Catherine Opie’s exhibition To Be Seen marks her first major museum show in Britain at the National Portrait Gallery. The display features iconic works from the 1990s onward, capturing mythic American landscapes, families, and the often-overlooked lives of gay, lesbian, and queer Americans.
Iconic Works Challenging Norms
Opie’s bold photographs include portraits of friends and members of LA’s 1990s leather dyke community. Standouts feature Pig Pen, an androgynous figure gazing directly at the viewer, and the Being and Having series, where 13 butch lesbians don stick-on facial hair in a playful critique of gender roles. Another powerful image, Dyke, shows Steakhouse with the word “dyke” tattooed across her neck.
In 1993, Opie created Self-Portrait/Cutting, a striking self-portrait with a child’s drawing of a house and family carved into her back. The 64-year-old artist, speaking from her Los Angeles studio, emphasizes sincerity in her work. “Sincerity is really important to me,” she says. “Those basic qualities are actually very Christian, yet Christianity has excluded me because of my sexual preference.”
A Career Rooted in Vulnerability and Bravery
For 27 years, Opie taught photography at UCLA, urging students to display bravery in public spaces. Her images evoke deep emotional responses, as seen in Divinity Fudge, a drag performer in full attire, and Self-Portrait/Nursing, depicting Opie breastfeeding her son Oliver amid scars from earlier works.
These photos counter stereotypes of queer life with raw honesty. Opie recalls a childhood moment at age 11, struck by Lewis Hine’s 1908 image of a girl in a South Carolina cotton mill, sparking her empathy for marginalized lives. Raised near her father’s factory in Ohio before moving to California, she embraced creativity despite family resistance.
Family Influences and Personal Growth
A childhood self-portrait from 1970 shows young Opie in a strongman pose. Her mother, a short-haired PE teacher and athlete who swims a mile daily at 90, embodied similar traits. Opie laughs about friends mistaking her mom for a lesbian.
Parenting Oliver challenged Opie’s assumptions. Photos from In and Around Home capture him in a pink tutu, defying her hopes for a “boy-boy.” Now out as queer, he remains true to himself, Opie notes proudly.
Expanding Beyond Queer Portraits
In the late 2000s, Opie photographed high school football players across the US, viewing them as extensions of the American landscape. This followed visits to her then-wife’s family in Louisiana. She addresses critics who question her focus: “I’m dying for the day when every single heterosexual child has to come out to their parents as heterosexual.”

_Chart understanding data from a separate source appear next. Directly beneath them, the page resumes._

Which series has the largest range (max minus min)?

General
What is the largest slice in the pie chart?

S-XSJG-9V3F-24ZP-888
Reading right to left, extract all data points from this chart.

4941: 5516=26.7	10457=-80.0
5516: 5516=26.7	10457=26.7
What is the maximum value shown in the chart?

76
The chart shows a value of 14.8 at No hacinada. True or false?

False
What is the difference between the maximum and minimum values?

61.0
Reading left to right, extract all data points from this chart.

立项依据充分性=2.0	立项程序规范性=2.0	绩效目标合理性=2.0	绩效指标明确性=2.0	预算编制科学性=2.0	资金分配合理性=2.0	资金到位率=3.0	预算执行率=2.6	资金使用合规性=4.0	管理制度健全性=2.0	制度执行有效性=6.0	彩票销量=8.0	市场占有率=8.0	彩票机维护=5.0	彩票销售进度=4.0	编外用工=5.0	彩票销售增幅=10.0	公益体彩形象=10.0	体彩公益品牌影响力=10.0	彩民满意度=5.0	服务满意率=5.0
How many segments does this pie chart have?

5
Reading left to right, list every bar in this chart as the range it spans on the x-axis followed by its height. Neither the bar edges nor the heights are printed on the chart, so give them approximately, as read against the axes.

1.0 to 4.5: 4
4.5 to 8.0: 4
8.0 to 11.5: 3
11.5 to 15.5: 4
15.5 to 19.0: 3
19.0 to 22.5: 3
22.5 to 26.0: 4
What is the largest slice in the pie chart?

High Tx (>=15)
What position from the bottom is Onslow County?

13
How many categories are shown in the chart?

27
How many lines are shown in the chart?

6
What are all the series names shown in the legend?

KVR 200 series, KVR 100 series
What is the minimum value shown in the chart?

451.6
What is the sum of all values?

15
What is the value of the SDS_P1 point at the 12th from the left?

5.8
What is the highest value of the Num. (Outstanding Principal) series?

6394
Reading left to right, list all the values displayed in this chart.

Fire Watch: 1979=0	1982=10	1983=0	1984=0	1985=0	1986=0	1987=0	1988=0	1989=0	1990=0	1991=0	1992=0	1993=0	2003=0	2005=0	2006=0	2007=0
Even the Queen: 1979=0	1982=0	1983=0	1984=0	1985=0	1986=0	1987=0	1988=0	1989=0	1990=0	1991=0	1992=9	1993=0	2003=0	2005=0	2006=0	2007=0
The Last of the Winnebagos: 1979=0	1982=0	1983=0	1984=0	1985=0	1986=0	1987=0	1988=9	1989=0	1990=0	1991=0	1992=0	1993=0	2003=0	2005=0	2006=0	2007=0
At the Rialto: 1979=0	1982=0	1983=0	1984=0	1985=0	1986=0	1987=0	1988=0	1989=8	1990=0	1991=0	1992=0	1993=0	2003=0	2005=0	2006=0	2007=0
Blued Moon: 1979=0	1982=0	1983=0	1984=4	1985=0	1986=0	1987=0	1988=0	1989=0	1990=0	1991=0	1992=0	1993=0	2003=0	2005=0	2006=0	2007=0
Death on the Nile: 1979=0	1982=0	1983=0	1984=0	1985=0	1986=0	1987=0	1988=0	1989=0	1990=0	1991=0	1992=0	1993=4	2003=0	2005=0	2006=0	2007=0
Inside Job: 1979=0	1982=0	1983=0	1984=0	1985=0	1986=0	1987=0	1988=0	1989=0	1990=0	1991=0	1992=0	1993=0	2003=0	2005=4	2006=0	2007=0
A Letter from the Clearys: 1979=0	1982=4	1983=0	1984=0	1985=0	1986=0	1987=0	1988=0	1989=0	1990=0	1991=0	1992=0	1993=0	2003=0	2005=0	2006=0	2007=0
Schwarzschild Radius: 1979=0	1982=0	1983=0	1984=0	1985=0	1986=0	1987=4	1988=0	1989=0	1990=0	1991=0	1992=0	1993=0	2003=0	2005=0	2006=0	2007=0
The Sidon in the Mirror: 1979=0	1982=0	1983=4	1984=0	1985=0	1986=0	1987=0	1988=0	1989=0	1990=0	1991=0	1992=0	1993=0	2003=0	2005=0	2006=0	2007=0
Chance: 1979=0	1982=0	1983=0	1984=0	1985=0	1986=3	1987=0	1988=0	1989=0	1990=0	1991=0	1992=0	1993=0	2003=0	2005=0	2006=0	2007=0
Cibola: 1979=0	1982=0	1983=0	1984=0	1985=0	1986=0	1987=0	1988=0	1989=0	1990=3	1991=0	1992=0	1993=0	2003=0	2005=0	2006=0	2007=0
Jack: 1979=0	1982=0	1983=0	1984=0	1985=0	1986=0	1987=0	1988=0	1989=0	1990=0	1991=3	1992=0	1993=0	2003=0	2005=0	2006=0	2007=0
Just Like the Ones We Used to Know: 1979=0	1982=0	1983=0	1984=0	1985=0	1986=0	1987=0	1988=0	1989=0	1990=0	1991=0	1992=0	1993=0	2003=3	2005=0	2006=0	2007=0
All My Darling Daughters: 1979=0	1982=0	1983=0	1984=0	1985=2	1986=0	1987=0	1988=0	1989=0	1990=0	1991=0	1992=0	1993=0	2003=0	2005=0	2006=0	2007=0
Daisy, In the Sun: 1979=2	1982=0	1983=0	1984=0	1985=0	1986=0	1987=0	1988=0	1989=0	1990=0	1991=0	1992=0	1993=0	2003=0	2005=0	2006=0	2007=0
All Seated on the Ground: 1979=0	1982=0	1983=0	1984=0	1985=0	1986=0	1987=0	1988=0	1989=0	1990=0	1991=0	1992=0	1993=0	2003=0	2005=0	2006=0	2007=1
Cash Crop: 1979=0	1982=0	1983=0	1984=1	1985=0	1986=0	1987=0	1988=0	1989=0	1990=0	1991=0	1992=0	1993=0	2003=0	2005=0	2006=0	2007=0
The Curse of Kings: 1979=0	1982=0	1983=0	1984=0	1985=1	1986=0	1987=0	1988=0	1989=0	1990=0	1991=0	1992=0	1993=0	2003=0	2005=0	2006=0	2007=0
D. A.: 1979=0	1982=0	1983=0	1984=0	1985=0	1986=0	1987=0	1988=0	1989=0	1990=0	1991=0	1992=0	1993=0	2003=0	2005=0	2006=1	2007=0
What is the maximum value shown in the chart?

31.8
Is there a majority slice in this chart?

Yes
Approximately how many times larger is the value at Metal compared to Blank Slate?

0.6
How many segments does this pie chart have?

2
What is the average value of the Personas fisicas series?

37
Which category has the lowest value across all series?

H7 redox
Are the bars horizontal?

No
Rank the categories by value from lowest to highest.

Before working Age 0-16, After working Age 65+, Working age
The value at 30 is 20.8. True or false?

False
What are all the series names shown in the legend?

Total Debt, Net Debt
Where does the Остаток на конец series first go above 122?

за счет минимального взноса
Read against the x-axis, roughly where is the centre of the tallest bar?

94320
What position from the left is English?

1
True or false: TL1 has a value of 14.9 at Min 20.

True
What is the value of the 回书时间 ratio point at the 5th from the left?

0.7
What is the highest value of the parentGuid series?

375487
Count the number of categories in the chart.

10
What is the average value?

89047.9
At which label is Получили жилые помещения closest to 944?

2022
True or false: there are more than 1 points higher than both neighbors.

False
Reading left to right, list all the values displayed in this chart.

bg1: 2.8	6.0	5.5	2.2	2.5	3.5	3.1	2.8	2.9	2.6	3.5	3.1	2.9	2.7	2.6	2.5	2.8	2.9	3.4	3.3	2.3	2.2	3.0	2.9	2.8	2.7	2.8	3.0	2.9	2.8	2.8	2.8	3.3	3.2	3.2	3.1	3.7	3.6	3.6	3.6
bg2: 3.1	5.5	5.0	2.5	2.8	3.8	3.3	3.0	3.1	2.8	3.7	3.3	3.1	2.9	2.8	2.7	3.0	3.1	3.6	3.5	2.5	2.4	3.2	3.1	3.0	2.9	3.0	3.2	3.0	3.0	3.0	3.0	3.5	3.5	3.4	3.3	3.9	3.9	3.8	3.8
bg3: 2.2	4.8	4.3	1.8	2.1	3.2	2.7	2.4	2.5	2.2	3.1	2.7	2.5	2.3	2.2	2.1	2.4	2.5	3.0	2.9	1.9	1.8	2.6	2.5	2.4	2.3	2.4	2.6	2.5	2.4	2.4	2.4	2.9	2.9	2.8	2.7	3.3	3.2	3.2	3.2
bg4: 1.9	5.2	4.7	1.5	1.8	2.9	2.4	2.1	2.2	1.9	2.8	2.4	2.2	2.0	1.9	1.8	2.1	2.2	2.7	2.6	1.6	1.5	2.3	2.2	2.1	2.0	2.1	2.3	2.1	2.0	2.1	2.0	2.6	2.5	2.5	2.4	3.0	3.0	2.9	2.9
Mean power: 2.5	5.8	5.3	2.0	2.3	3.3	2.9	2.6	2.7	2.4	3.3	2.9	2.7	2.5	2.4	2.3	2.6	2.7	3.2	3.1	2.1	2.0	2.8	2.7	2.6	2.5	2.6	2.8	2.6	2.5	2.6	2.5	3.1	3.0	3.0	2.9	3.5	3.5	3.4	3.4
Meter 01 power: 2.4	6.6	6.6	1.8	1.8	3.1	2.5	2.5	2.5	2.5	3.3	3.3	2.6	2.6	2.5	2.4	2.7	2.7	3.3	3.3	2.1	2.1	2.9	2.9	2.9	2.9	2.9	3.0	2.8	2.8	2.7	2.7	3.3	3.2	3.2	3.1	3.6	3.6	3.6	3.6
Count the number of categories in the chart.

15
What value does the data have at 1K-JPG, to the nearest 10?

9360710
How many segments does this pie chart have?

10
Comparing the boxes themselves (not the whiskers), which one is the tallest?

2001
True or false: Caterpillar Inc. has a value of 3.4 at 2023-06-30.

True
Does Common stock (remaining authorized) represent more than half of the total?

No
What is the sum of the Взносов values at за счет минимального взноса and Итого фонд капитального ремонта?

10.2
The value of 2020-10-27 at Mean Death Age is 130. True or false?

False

Her San Francisco art school days in the 1980s, amid theory from Foucault and October magazine, shaped early queer-focused work. Yet Opie balances fine art with commercial gigs, including Gucci’s 2025 campaign and past editorial shoots. “I loved making my toolbox as large as it could be,” she says. “I’m super into being capable.”
Addressing Controversy and Double Standards
Self-Portrait/Cutting symbolized queer domesticity amid homophobia. Opie clarifies its intent in the exhibition’s audio tour, guiding parents on discussing it with children: “Why don’t you ask them what the artist meant by the house with smoke from the chimney?” She critiques double standards: “As soon as the Vatican puts trigger warnings on its work, I’ll put trigger warnings on mine.”
Opie’s oeuvre bridges divides, from children’s drawings to blood lines, affirming existence across boundaries.
Catherine Opie: To Be Seen runs at the National Portrait Gallery in London from March 5 to May 31.